All the bad press about Facebook might be catching up to the company. New numbers from Edison Research show an an estimated 15 million fewer users in the United States compared to 2017. The biggest drop is in the very desirable 12- to 34-year-old group. Marketplace Tech got a first look at Edison's latest social media research. It revealed almost 80 percent of people in the U.S. are posting, tweeting or snapping, but fewer are going to Facebook. Marketplace’s Kimberly Adams talked with Larry Rosin, president of Edison Research. The following is an edited transcript of their conversation.
Kimberly Adams: In your survey you found an estimated drop of 15 million fewer Facebook users in the U.S. today than in 2017. That's just in the U.S. Is this a meaningful drop for Facebook?
Larry Rosin: I don't see how you couldn't say it's a meaningful drop. Fifteen million is a lot of people, no matter which way you cut it. It represents about 6 percent of the total U.S. population ages 12 and older. What makes it particularly important is if it is part of a trend. This is the second straight year we've seen this number go down. Obviously, the U.S. is the biggest market, in terms of dollars, and it's going to be a super important market for Facebook or anybody who's playing in this game.
Adams: But if we look at Facebook's earnings report, they are still reporting an increasing number of active users. What's behind the difference between what the company is saying and what your survey found?
Rosin: When they're producing those numbers, they're typically talking about their global platform. This is a survey just of the USA. Furthermore, we're asking about usage. We're saying, "Do you currently use Facebook?" Facebook is probably measuring it on, “Do you ever open the app, or do you ever use it on any level?”
|Check out the full Infinite Dial report|
Adams: Are those people going somewhere else or leaving social media altogether?

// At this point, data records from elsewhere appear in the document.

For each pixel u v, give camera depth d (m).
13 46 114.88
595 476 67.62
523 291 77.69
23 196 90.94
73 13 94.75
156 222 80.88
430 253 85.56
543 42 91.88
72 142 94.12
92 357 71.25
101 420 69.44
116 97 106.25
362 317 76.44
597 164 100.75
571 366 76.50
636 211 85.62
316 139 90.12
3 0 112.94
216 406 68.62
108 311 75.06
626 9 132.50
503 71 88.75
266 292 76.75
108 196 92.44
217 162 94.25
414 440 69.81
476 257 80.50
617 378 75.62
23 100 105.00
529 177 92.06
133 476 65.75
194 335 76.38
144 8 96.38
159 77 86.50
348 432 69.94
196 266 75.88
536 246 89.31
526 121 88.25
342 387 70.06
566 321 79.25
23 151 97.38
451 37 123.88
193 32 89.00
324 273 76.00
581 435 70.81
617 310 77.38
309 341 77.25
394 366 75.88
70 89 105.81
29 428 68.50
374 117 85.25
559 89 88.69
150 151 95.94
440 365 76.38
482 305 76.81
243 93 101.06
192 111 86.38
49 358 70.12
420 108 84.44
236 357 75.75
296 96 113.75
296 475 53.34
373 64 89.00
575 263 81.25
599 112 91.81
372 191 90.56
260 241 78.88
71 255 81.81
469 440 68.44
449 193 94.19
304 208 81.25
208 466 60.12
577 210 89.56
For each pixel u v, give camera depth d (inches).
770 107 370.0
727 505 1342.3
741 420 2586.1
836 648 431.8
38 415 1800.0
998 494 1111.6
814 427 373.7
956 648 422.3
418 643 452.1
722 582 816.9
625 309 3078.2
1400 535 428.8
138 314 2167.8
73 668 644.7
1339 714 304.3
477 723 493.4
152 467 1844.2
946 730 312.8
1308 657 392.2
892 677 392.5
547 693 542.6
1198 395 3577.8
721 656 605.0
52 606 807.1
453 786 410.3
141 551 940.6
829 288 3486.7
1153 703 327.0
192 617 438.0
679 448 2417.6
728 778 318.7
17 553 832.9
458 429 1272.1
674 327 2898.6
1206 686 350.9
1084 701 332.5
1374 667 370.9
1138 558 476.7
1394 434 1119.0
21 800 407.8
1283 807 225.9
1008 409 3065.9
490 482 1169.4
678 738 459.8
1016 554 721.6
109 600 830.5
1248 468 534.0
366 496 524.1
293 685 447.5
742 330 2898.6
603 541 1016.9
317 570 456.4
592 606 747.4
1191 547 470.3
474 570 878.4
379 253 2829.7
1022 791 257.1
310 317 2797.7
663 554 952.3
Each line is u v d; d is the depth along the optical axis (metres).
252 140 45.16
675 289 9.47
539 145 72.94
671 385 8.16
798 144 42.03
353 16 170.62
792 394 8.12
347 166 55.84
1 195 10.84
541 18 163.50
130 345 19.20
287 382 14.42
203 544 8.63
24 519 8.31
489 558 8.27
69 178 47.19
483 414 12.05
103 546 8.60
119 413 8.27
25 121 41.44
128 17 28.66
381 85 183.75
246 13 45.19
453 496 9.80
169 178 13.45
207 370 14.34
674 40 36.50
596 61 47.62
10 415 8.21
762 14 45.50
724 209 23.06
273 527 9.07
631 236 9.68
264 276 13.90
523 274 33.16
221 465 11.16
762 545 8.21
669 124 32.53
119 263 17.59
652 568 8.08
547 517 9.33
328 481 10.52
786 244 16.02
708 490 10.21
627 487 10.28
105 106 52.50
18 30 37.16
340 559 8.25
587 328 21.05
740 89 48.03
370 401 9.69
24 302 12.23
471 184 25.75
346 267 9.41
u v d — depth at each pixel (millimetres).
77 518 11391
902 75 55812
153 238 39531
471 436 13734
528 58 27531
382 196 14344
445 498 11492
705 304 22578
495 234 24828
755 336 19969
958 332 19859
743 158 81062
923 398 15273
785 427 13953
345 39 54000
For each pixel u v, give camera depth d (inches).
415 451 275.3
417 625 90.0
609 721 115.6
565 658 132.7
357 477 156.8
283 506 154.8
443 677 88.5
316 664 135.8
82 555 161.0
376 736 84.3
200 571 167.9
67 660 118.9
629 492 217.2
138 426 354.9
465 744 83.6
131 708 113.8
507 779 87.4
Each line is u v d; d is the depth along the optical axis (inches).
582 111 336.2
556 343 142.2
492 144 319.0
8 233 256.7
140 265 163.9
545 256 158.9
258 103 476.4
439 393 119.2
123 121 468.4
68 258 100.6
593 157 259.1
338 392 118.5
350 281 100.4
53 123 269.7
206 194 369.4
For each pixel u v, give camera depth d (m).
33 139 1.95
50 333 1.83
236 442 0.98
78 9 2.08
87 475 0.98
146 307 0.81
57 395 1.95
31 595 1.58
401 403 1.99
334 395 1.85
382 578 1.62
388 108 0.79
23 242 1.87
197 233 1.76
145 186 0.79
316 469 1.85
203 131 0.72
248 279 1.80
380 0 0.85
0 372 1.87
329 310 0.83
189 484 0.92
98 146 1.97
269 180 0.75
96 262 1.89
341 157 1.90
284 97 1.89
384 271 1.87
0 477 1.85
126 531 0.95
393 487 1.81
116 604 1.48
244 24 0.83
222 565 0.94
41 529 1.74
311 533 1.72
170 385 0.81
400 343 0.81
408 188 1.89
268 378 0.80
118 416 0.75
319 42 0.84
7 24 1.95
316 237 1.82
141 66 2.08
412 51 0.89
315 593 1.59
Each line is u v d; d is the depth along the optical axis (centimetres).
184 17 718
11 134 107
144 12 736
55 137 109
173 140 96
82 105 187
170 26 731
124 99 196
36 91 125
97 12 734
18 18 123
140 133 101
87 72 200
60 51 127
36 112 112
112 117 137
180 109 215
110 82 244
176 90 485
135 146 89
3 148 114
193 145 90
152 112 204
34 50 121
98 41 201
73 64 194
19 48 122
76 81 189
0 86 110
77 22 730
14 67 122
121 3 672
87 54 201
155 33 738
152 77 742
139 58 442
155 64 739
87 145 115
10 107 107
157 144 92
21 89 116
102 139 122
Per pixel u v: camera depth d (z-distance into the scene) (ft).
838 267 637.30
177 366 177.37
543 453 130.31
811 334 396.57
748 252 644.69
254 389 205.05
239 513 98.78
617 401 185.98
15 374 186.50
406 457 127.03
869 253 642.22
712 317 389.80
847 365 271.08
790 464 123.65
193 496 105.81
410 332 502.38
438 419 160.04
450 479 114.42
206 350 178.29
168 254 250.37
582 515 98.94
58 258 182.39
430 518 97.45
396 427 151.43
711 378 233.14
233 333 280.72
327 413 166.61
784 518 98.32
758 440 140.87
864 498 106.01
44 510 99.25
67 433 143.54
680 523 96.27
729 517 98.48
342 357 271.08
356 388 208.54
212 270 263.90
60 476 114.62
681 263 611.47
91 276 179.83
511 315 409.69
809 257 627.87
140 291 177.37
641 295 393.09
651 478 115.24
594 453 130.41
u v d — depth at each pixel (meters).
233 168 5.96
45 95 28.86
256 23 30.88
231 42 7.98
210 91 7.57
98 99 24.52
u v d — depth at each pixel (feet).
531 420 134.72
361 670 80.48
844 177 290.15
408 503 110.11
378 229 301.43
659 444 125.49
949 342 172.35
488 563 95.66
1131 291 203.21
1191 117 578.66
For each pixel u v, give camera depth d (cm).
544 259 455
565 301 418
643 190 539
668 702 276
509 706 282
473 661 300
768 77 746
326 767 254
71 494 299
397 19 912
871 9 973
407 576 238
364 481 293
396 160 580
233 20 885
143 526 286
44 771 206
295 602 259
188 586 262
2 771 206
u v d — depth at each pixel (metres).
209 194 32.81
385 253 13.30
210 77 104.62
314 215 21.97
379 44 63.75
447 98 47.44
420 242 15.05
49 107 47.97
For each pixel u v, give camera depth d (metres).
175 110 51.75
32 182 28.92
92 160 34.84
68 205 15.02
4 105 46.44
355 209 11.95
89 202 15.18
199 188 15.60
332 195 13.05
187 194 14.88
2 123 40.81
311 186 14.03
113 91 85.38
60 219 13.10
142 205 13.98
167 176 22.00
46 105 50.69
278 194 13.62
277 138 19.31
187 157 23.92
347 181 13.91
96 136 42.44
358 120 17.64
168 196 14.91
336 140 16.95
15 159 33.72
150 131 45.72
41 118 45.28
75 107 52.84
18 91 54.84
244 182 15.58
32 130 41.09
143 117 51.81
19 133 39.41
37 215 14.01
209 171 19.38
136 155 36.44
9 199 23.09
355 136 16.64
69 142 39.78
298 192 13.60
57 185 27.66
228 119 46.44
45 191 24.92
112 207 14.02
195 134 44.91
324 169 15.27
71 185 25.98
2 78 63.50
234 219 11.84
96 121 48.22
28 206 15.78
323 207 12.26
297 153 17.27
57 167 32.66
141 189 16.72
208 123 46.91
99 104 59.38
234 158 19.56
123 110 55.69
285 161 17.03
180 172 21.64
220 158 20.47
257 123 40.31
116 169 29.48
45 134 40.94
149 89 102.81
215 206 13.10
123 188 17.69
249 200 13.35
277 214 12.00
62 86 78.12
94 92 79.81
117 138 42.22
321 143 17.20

Rosin: We only show trace numbers of people leaving social media altogether. They're obviously just transferring their usage. The big gainer, interestingly, is under the same roof as Facebook. It's their co-owned Instagram.
Adams: Do you have any sense as to why people are leaving Facebook in particular?
Rosin: The survey didn't specifically ask, “Why are you using Facebook less?” or “Why have you stopped using Facebook?” among those who say that they have. There's tons of other information out there, whether it be the politically related aspects to Facebook. There's conjecture about as Facebook has become more popular among older people, whether that's affected younger people. Then we have to consider whether some of these other social media platforms, in particular Instagram and Snapchat, are just more appealing to younger people. I should also mention that while we've seen dramatic reductions in usage among younger people, we're still seeing some gains among people, for instance, 55 and older. That is maybe not the advertising target Facebook is necessarily looking to work on, but it's not as if all is lost there.
Related links: more details from Edison's Infinite Dial report
It’s pretty ironic that most of those Facebook departures seem to have gone to Instagram, which, being owned by Facebook, doesn't necessarily have better policies.
And it's worth noting that Facebook is still the most-used social media platform, according to Edison, with 61 percent of people in the U.S. using the site.
Instagram is a distant second.
Edison also looked at media hardware and found smartphone ownership continues to rise. About 84 percent of us in the U.S., 237 million people, own these pocket computers.
Smart speaker ownership saw a big jump in the last couple of years and keeps climbing. About 23 percent of us have them now, with Amazon's Alexa devices in the lead. One interesting trend developing around smart speakers is that people who get one tend to want multiple. In 2018, only about a tenth of smart speaker owners had several. Now, about a quarter of owners have three or more.